Tuesday, November 3, 2015

Celebrity-Authored Memoirs

Publishers love celebrity authors because they don't have to spend money to make them famous. Celebrity worshippers will come to the book signing events for photo-ops and autographs. The book on sale is nothing more than a souvenir. Celebrity "journalists" invite these semi-literates to appear on TV talk shows to talk about and promote their vacuous, ghost-written memoirs.

Jim Fisher

Monday, November 2, 2015

Cliche`s in Pulp Fiction

The really popular books are full of cliche`s, people "flushing with anger" or "going pale with fear." Popular authors bring nothing new to their readers, and I have no wish to belong to that type of popular writer.

Graham Greene

The Setting For a Novel

Many novelists make use of their hometown or the various places in which they have lived. And why not? These are places one knows best.

Robert DiMaria 

Sunday, November 1, 2015

The Advantages of Being a Full Time Book Writer

I am a writer as I might have been a doctor or a lawyer. It is so pleasant a profession that it is not surprising that a vast number of persons adopt it who have no qualifications for it. It is exciting and various.
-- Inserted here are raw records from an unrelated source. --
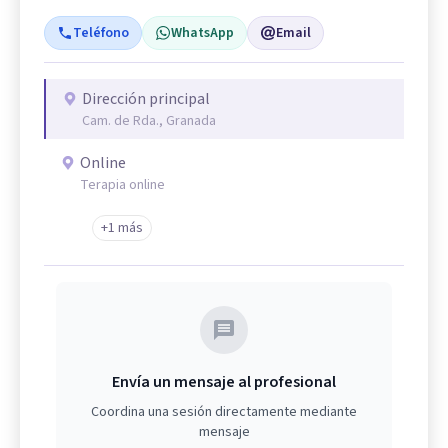
Teléfono
WhatsApp
Email
Dirección principal
Cam. de Rda., Granada
Online
Terapia online
+1 más
Envía un mensaje al profesional
Coordina una sesión directamente mediante
mensaje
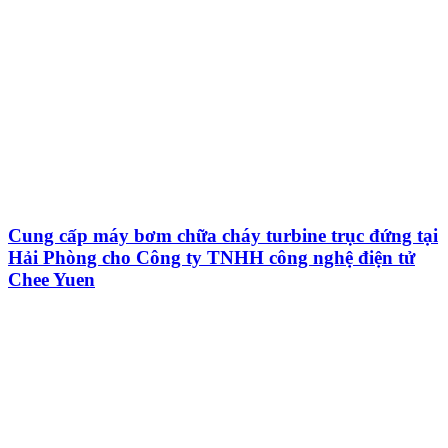
Cung cấp máy bơm chữa cháy turbine trục đứng tại
Hải Phòng cho Công ty TNHH công nghệ điện tử
Chee Yuen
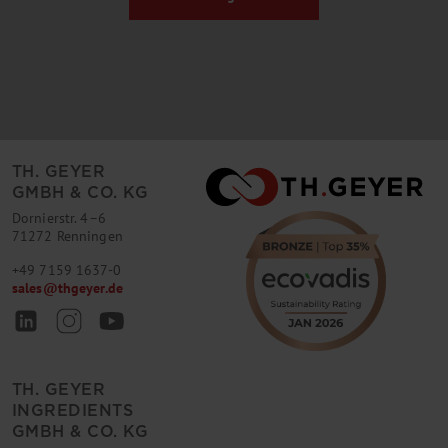
TH. GEYER
GMBH & CO. KG
Dornierstr. 4–6
71272 Renningen
+49 7159 1637-0
sales
@
thgeyer.de
TH. GEYER
INGREDIENTS
GMBH & CO. KG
The writer is free to work in whatever place and whatever time he chooses; his is free to idle if he feels ill or dispirited.

W. Somerset Maugham 

In a Novel Things Have to Happen to Have a Story

Since a novel is a recreation of reality, its theme has to be dramatized, i.e., presented in terms of action. A story in which nothing happens is not a story. A store whose events are haphazard and accidental is either an inept conglomeration or, at best, a chronicle, a memoir, a reportorial recording, not a novel. It is realism that demands a plot structure in a novel.